WHAT TO WORK ON
Set out every line of the rows below as a numbered list, skipping any blank lines. Leave the pictures out of your answer.

PROVIDED RECORDS
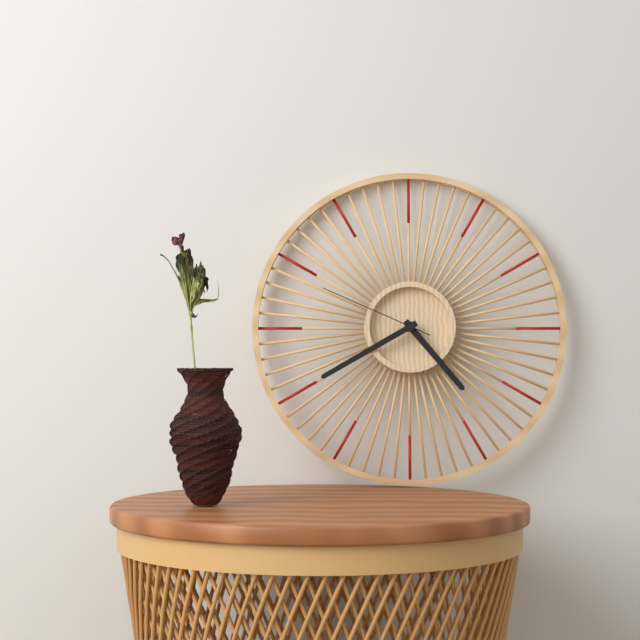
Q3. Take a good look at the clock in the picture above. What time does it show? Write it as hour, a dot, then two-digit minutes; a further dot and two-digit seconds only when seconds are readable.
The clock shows 4.40.49
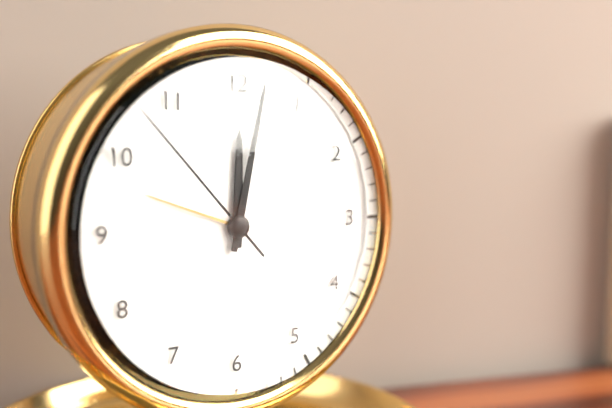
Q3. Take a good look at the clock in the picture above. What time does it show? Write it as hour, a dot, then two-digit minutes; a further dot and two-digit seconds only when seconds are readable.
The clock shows 12.02.53
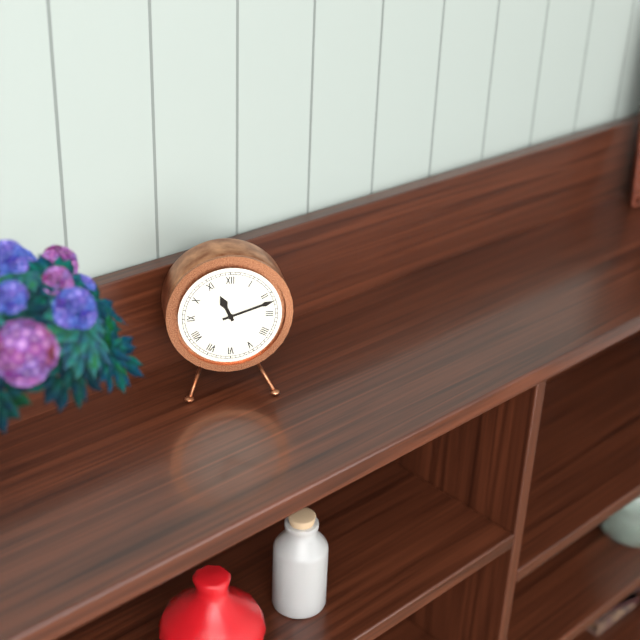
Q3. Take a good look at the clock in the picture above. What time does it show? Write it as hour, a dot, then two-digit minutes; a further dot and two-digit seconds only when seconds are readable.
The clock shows 11.12
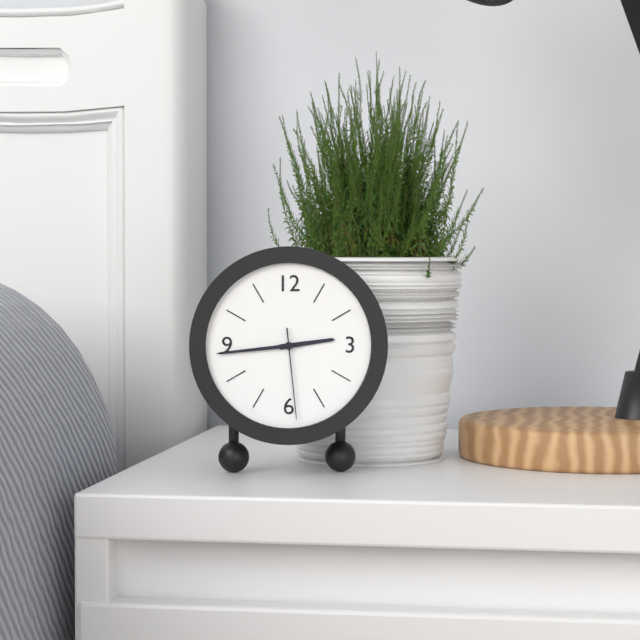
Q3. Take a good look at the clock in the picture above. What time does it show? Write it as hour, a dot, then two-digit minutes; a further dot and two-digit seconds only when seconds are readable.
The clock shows 2.44.29
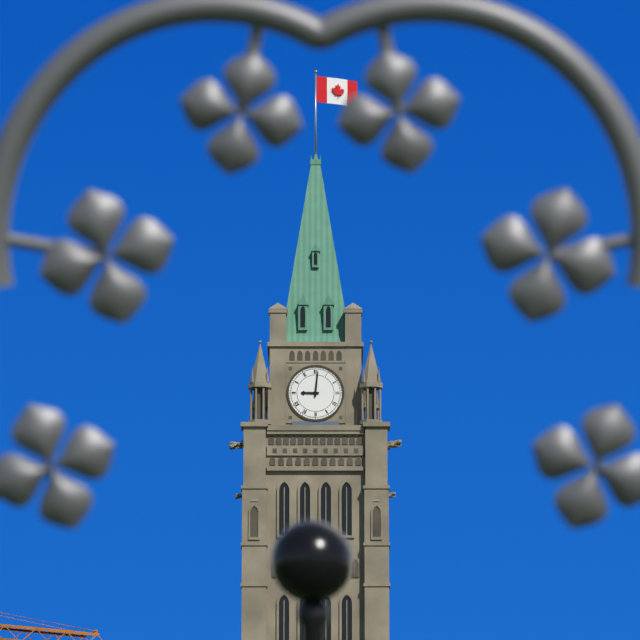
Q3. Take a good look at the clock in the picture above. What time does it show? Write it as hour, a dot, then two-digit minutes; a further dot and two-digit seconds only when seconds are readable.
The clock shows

TASK OUTPUT
1. Q3. Take a good look at the clock in the picture above. What time does it show? Write it as hour, a dot, then two-digit minutes; a further dot and two-digit seconds only when seconds are readable.
2. The clock shows 4.40.49
3. Q3. Take a good look at the clock in the picture above. What time does it show? Write it as hour, a dot, then two-digit minutes; a further dot and two-digit seconds only when seconds are readable.
4. The clock shows 12.02.53
5. Q3. Take a good look at the clock in the picture above. What time does it show? Write it as hour, a dot, then two-digit minutes; a further dot and two-digit seconds only when seconds are readable.
6. The clock shows 11.12
7. Q3. Take a good look at the clock in the picture above. What time does it show? Write it as hour, a dot, then two-digit minutes; a further dot and two-digit seconds only when seconds are readable.
8. The clock shows 2.44.29
9. Q3. Take a good look at the clock in the picture above. What time does it show? Write it as hour, a dot, then two-digit minutes; a further dot and two-digit seconds only when seconds are readable.
10. The clock shows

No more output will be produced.